When the negotiation phase between the parties involved is not resolved successfully, they can voluntarily request the submission to arbitration and choose the language, place, law and the referee that will carry the process, and who will be responsible for reaching the agreement thatRespond to the interests of all parties.

International organizations in charge of arbitral processes

In the international arena, the arbitration processes are regulated by agreements, international treaties and organizations, among which the following stand out:

  • The United Nations Commission for International Commercial Law.
  • The Inter -American Commission for Commercial Arbitration.
  • London Court of International Arbitration (LCIA).
  • International Chamber of Commerce (CCI).
  • International Center for Arrangement of Investment Relative (ICSID).

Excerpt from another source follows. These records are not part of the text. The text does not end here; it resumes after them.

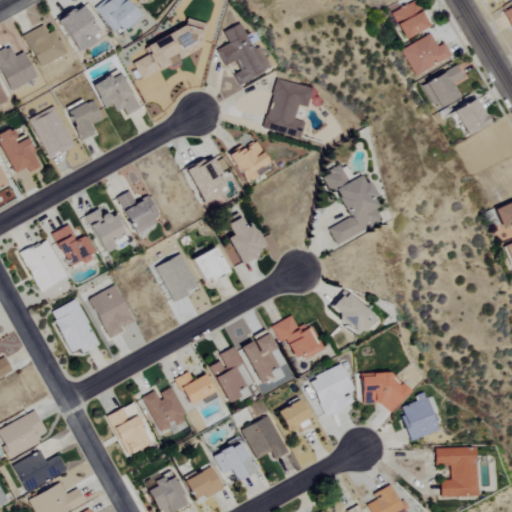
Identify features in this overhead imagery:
building: (136, 1)
road: (7, 4)
building: (114, 13)
building: (507, 17)
building: (406, 20)
building: (74, 29)
building: (41, 46)
road: (485, 48)
building: (163, 51)
building: (239, 55)
building: (421, 55)
building: (12, 70)
building: (441, 88)
building: (1, 98)
building: (283, 109)
building: (467, 117)
building: (80, 119)
building: (48, 133)
building: (12, 154)
building: (244, 161)
road: (99, 169)
building: (202, 181)
building: (0, 185)
building: (348, 205)
building: (134, 212)
building: (503, 215)
building: (99, 228)
building: (241, 242)
building: (68, 246)
building: (507, 253)
building: (205, 264)
building: (38, 265)
building: (172, 277)
building: (106, 312)
building: (347, 312)
building: (70, 327)
road: (185, 335)
building: (290, 336)
building: (259, 358)
building: (2, 367)
building: (226, 374)
building: (190, 387)
building: (377, 390)
building: (328, 391)
road: (63, 394)
building: (160, 409)
building: (290, 417)
building: (415, 417)
building: (124, 429)
building: (18, 435)
building: (260, 438)
building: (229, 461)
building: (33, 470)
building: (454, 471)
road: (310, 480)
building: (199, 484)
building: (161, 494)
building: (0, 500)
building: (52, 500)
building: (382, 502)
building: (84, 511)
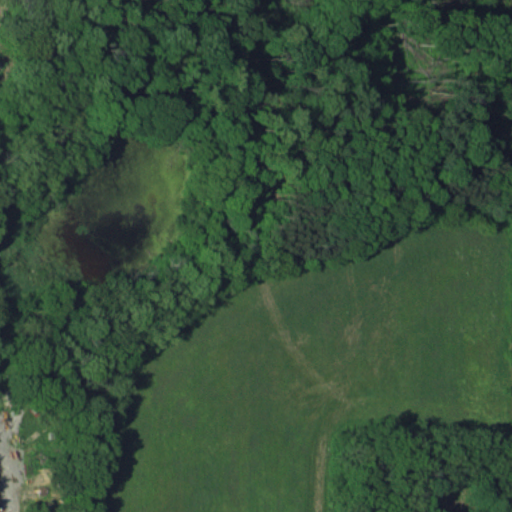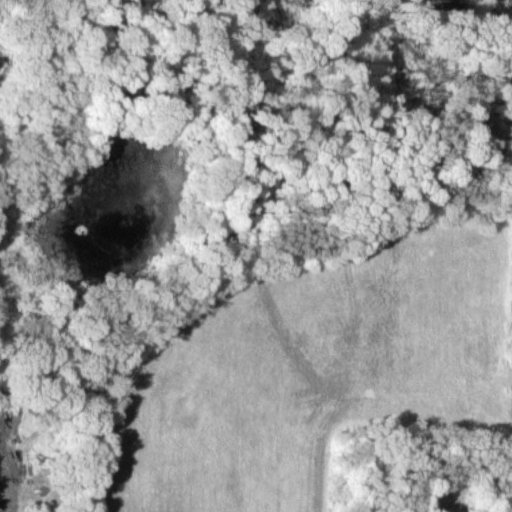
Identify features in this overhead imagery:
crop: (305, 371)
building: (4, 399)
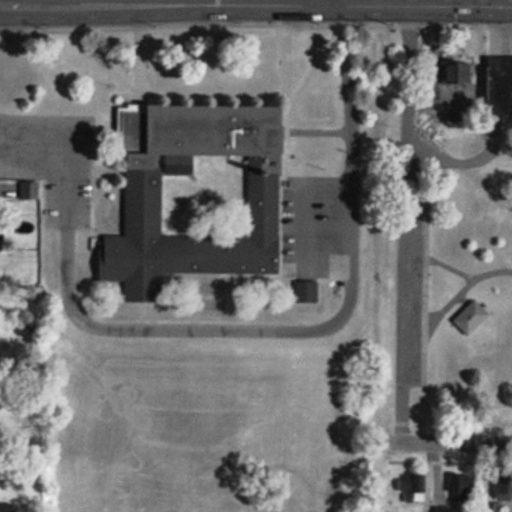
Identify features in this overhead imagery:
road: (326, 3)
road: (256, 5)
building: (453, 68)
building: (0, 83)
building: (500, 86)
road: (30, 146)
road: (472, 162)
road: (502, 164)
building: (28, 190)
building: (198, 194)
road: (404, 224)
park: (445, 257)
road: (450, 269)
road: (464, 290)
building: (307, 292)
building: (471, 318)
road: (235, 325)
road: (434, 442)
building: (461, 487)
building: (502, 488)
building: (444, 511)
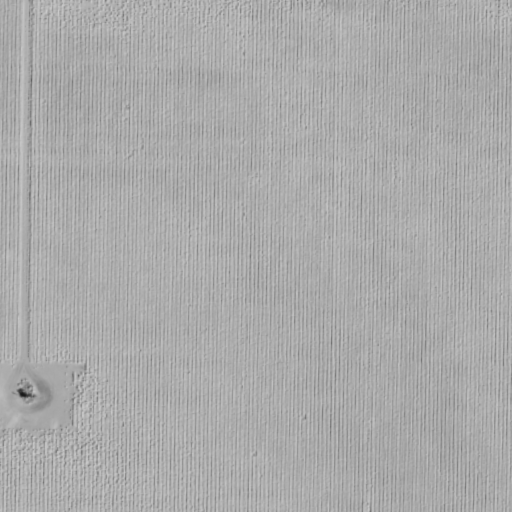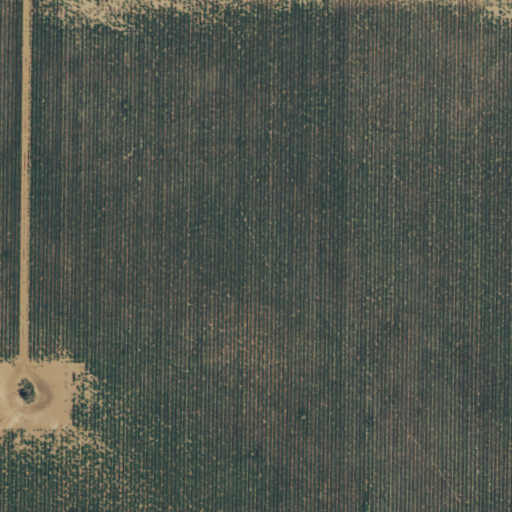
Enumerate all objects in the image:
petroleum well: (31, 400)
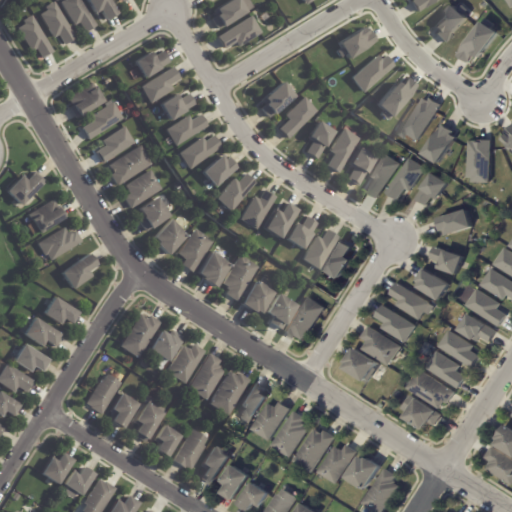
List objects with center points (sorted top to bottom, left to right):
building: (118, 0)
building: (121, 0)
building: (303, 1)
building: (510, 2)
building: (419, 4)
building: (100, 8)
building: (101, 8)
building: (229, 12)
building: (228, 13)
building: (76, 14)
building: (77, 14)
building: (449, 22)
building: (55, 23)
building: (240, 33)
building: (238, 34)
building: (32, 37)
building: (478, 42)
building: (352, 43)
road: (286, 44)
road: (84, 61)
building: (150, 63)
building: (150, 64)
building: (370, 73)
road: (438, 77)
building: (158, 85)
building: (159, 86)
building: (393, 98)
building: (274, 99)
building: (84, 101)
building: (275, 101)
building: (82, 102)
building: (175, 106)
building: (175, 107)
building: (295, 118)
building: (296, 118)
building: (420, 120)
building: (101, 121)
building: (101, 122)
building: (184, 129)
building: (508, 138)
building: (317, 140)
building: (319, 140)
building: (113, 145)
building: (440, 145)
road: (254, 149)
building: (340, 150)
building: (342, 150)
building: (197, 151)
building: (479, 161)
building: (479, 162)
building: (128, 165)
building: (129, 166)
building: (358, 166)
building: (360, 167)
building: (217, 170)
building: (218, 171)
building: (380, 176)
building: (382, 176)
building: (404, 179)
building: (406, 180)
building: (22, 188)
building: (24, 189)
building: (140, 189)
building: (141, 190)
building: (430, 190)
building: (431, 190)
building: (233, 192)
building: (255, 209)
building: (255, 210)
building: (150, 214)
building: (152, 215)
building: (44, 216)
building: (45, 217)
building: (278, 221)
building: (453, 223)
building: (455, 224)
building: (299, 233)
building: (300, 234)
building: (167, 237)
building: (168, 239)
building: (57, 244)
building: (58, 244)
building: (192, 250)
building: (317, 250)
building: (194, 251)
building: (319, 251)
building: (339, 260)
building: (446, 260)
building: (340, 261)
building: (448, 261)
building: (504, 262)
building: (211, 270)
building: (78, 271)
building: (212, 271)
building: (78, 273)
building: (237, 277)
building: (239, 278)
building: (431, 285)
building: (497, 285)
building: (432, 286)
building: (255, 298)
building: (257, 300)
building: (410, 302)
building: (411, 303)
road: (345, 308)
building: (486, 308)
building: (279, 311)
building: (58, 312)
building: (280, 312)
building: (58, 314)
building: (303, 320)
building: (304, 320)
building: (395, 325)
road: (211, 326)
building: (476, 330)
building: (40, 334)
building: (40, 335)
building: (136, 335)
building: (138, 337)
building: (163, 345)
building: (164, 346)
building: (380, 347)
building: (382, 348)
building: (458, 349)
building: (28, 359)
building: (28, 361)
building: (182, 363)
building: (157, 364)
building: (184, 364)
building: (360, 366)
building: (362, 368)
building: (445, 370)
building: (204, 377)
building: (13, 380)
building: (205, 380)
building: (13, 382)
road: (68, 383)
building: (430, 390)
building: (432, 391)
building: (226, 393)
building: (101, 394)
building: (228, 395)
building: (102, 396)
building: (251, 404)
building: (253, 405)
building: (7, 406)
building: (7, 408)
building: (121, 411)
building: (122, 412)
building: (420, 414)
building: (423, 416)
building: (272, 420)
building: (145, 422)
building: (273, 422)
building: (146, 424)
building: (0, 427)
building: (1, 429)
building: (293, 435)
road: (463, 435)
building: (294, 437)
building: (165, 441)
building: (506, 441)
building: (166, 442)
building: (189, 450)
building: (315, 450)
building: (317, 451)
building: (190, 452)
road: (124, 462)
building: (339, 464)
building: (340, 465)
building: (499, 465)
building: (212, 466)
building: (500, 466)
building: (214, 467)
building: (54, 469)
building: (55, 471)
building: (364, 473)
building: (366, 475)
building: (233, 483)
building: (75, 484)
building: (76, 485)
building: (235, 485)
building: (382, 492)
building: (384, 493)
building: (96, 497)
building: (98, 497)
building: (253, 498)
building: (255, 500)
building: (282, 501)
building: (283, 503)
building: (122, 506)
building: (125, 507)
building: (303, 509)
building: (304, 509)
building: (146, 511)
building: (444, 511)
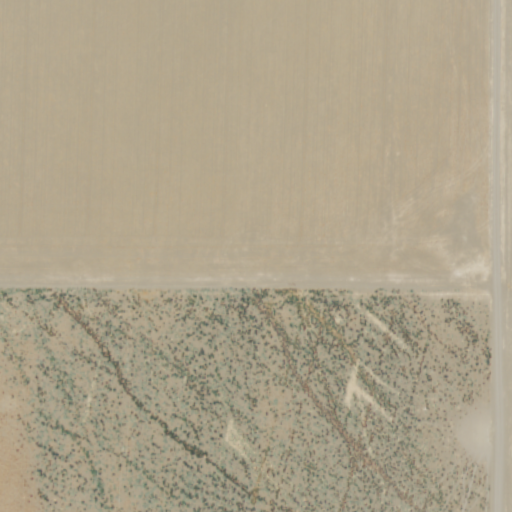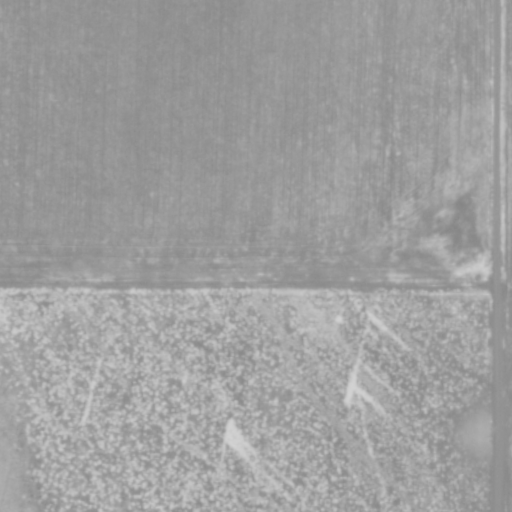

What is international arbitration for?

As mentioned above, arbitration is a simple and efficient option against ordinary courts of justice. Some of the most important advantages of this mechanism are:

  • The simplicity of the procedure for conflict resolution.
  • It is a much faster mechanism than traditional judicial processes.
  • The parties can choose between a single referee or an arbitral tribunal, according to the complexity of the case.
  • The referees have greater freedom in the application of the legal norms than the judges.
  • The referees are neutral by not being linked to the judicial organs of the countries of origin of the parties involved.
  • While judicial processes must be submitted to the principle of advertising, arbitration processes can be taken at absolute confidentiality.

In conclusion, this process is very important for companies that have been internationalized and want to efficiently resolve commercial conflicts.

Advantages of arbitration

The advantages of arbitration that make it a good alternative to the judicial route:

  1. Specialty: The parties will choose the members of the arbitral tribunal, who will be specialized professionals in the matter of the dispute.
  2. Duration: In accordance with article 11 of Law 1563 of 2012, the term of the arbitration process is six (6) months from the end of the first processing hearing, except for the opposite.
  3. The arbitral award, which ends the controversy, provides executive merit and makes transit to a judged thing, such as a judicial sentence.
  4. The arbitration process is confidential.

Conclusions

Transnational commercial relations, in their complex magnitude, always growing in the context of globalization, have demonstrated, with their widespread use, the efficiency of international commercial arbitration and its effectiveness in the legal spaces of execution in the respective states. In a world environment of multiplication of commercial relations, international commercial arbitration acts promptly and fully between different cultures and legal traditions, making it possible for the parties to choose the most appropriate procedure to the respective controversy, precisely because of their great flexibility and efficiency asAlternative conflict resolution procedure.

It is observed, consequently, that the development of international commercial arbitration must correspond to the evolution of an international economic right of new type, which for its legal efficacy must operate as an agile, timely and efficient arbitration institution, as it is an alternative mechanism ofJustice that solves with prudence and knowledge the controversies that are generated in the environment of international commercial relations. The problem about arbitral headquarters and relocation arises, the topic in which two antagonistic positions are presented that postulate paths well differentiated philosophical conceptions about arbitration. One, openly territorialist, which considers the headquarters as an essential element of arbitration;The other, in favor of relocation, argues that the headquarters is nothing more than a parameter in the middle of others.